A general sentence embedder asks whether two texts are semantically similar. Retrieval asks a different question: does this document answer this query? Those are related but not identical tasks, and the card shows why the embedding step for search often needs its own design.
The hero is the dual encoder pattern. A query encoder and a document encoder run in parallel, each taking a different input shape. The query side sees a short string like “return policy?” The document side sees a longer passage. Both project into the same vector space, and cosine similarity between the two output vectors scores how well the document matches the query. The card labels this shared space explicitly because alignment between the two encoders is what makes retrieval work.
The comparison table below the diagram states the distinction plainly. A general embedding model is optimized for semantic similarity: are these two things about the same topic? A retrieval embedding model is optimized for relevance: does this passage answer this question? Queries are short and documents are long, so the task is asymmetric.

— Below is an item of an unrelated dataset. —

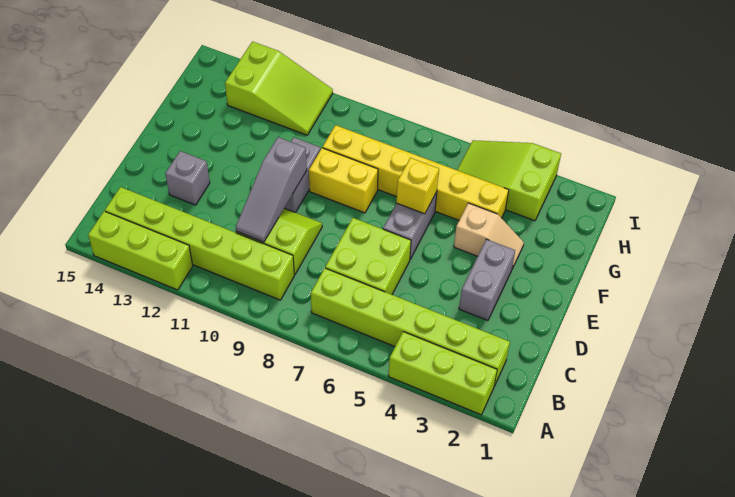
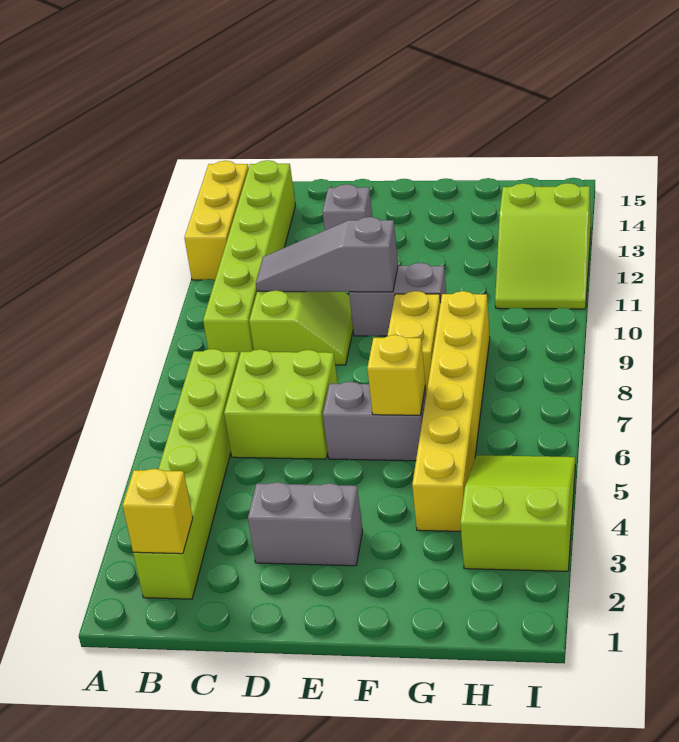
lime 1x3 brick [389,332,497,415] -> none
lime 1x3 brick [88,211,193,290] -> yellow 1x3 brick [184,161,249,280]
none -> yellow 1x1 brick [123,469,193,554]
tan 1x2 slope [454,203,524,269] -> none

Training on pairs of queries with their relevant documents teaches the model to place answer-bearing passages near the queries that would retrieve them.
Often the two encoders share weights or come from the same base model, but they are fine-tuned on retrieval data rather than on generic similarity benchmarks. Models like E5, BGE, and proprietary retrieval embedders exist specifically for this purpose. Using a general embedder can still work, but relevant documents may rank lower than passages that merely share vocabulary with the query.
The practical takeaway is to treat query and document encoding as a matched pair. Use the same retrieval model for indexing and for querying, and verify that both sides land in the same space. Swapping in a different embedder at query time without re-indexing breaks the alignment the search depends on.